## Assigned task
Everything in the data below is left aside except the lines from the one containing "Lorem ipsum dolor" through the one containing "Российской Федерации"; repeat those exactly.

## Provided data
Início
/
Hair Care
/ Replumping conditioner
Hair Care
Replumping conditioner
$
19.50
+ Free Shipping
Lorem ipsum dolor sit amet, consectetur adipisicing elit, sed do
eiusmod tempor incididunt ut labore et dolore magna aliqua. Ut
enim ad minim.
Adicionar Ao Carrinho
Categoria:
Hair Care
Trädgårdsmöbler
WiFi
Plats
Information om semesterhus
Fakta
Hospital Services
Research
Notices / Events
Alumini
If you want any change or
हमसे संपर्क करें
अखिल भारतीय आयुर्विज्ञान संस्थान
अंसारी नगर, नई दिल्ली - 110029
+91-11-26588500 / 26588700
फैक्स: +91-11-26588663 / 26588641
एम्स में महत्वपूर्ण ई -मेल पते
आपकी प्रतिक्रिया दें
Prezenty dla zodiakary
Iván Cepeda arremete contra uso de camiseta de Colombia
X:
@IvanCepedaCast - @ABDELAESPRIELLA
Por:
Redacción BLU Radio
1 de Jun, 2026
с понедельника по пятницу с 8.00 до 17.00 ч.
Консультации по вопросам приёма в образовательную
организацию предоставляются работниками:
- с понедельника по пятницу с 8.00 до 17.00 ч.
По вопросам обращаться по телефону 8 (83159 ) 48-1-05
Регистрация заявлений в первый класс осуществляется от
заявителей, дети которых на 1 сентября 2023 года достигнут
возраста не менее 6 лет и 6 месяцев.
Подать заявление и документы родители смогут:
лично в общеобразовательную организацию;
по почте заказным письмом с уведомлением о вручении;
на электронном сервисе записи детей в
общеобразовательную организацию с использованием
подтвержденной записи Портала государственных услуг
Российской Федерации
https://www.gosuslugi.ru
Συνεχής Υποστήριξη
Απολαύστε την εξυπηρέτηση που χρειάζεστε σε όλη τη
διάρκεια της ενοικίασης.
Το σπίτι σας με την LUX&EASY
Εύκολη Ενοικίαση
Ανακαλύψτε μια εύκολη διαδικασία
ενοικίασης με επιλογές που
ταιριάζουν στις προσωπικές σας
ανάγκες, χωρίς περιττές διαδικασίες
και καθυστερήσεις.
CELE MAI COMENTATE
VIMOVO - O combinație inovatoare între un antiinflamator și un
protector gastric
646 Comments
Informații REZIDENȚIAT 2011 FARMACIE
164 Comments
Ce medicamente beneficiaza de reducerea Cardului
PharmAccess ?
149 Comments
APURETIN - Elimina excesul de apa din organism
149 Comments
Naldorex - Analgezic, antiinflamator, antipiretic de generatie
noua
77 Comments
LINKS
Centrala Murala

--

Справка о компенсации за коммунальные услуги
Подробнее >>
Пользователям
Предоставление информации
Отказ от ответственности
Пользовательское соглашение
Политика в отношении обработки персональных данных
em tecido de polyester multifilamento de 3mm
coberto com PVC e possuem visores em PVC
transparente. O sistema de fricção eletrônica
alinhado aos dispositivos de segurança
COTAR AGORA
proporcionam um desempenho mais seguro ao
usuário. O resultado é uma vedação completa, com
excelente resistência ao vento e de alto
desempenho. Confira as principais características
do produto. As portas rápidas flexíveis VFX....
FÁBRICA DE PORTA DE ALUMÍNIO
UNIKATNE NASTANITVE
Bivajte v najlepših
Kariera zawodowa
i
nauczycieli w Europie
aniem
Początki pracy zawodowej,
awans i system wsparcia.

---

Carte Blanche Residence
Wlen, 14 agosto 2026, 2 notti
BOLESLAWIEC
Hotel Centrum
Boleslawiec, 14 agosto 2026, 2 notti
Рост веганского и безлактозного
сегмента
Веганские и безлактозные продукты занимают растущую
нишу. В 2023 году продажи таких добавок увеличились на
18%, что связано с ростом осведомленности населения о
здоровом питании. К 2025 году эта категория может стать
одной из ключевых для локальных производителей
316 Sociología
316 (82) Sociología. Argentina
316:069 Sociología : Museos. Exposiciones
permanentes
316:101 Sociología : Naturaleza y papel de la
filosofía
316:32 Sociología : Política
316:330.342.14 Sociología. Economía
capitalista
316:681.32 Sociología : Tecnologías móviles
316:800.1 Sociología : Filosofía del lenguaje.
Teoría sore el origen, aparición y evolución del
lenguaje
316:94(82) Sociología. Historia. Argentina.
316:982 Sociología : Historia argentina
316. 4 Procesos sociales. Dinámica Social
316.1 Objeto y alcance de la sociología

## Task answer
Lorem ipsum dolor sit amet, consectetur adipisicing elit, sed do
eiusmod tempor incididunt ut labore et dolore magna aliqua. Ut
enim ad minim.
Adicionar Ao Carrinho
Categoria:
Hair Care
Trädgårdsmöbler
WiFi
Plats
Information om semesterhus
Fakta
Hospital Services
Research
Notices / Events
Alumini
If you want any change or
हमसे संपर्क करें
अखिल भारतीय आयुर्विज्ञान संस्थान
अंसारी नगर, नई दिल्ली - 110029
+91-11-26588500 / 26588700
फैक्स: +91-11-26588663 / 26588641
एम्स में महत्वपूर्ण ई -मेल पते
आपकी प्रतिक्रिया दें
Prezenty dla zodiakary
Iván Cepeda arremete contra uso de camiseta de Colombia
X:
@IvanCepedaCast - @ABDELAESPRIELLA
Por:
Redacción BLU Radio
1 de Jun, 2026
с понедельника по пятницу с 8.00 до 17.00 ч.
Консультации по вопросам приёма в образовательную
организацию предоставляются работниками:
- с понедельника по пятницу с 8.00 до 17.00 ч.
По вопросам обращаться по телефону 8 (83159 ) 48-1-05
Регистрация заявлений в первый класс осуществляется от
заявителей, дети которых на 1 сентября 2023 года достигнут
возраста не менее 6 лет и 6 месяцев.
Подать заявление и документы родители смогут:
лично в общеобразовательную организацию;
по почте заказным письмом с уведомлением о вручении;
на электронном сервисе записи детей в
общеобразовательную организацию с использованием
подтвержденной записи Портала государственных услуг
Российской Федерации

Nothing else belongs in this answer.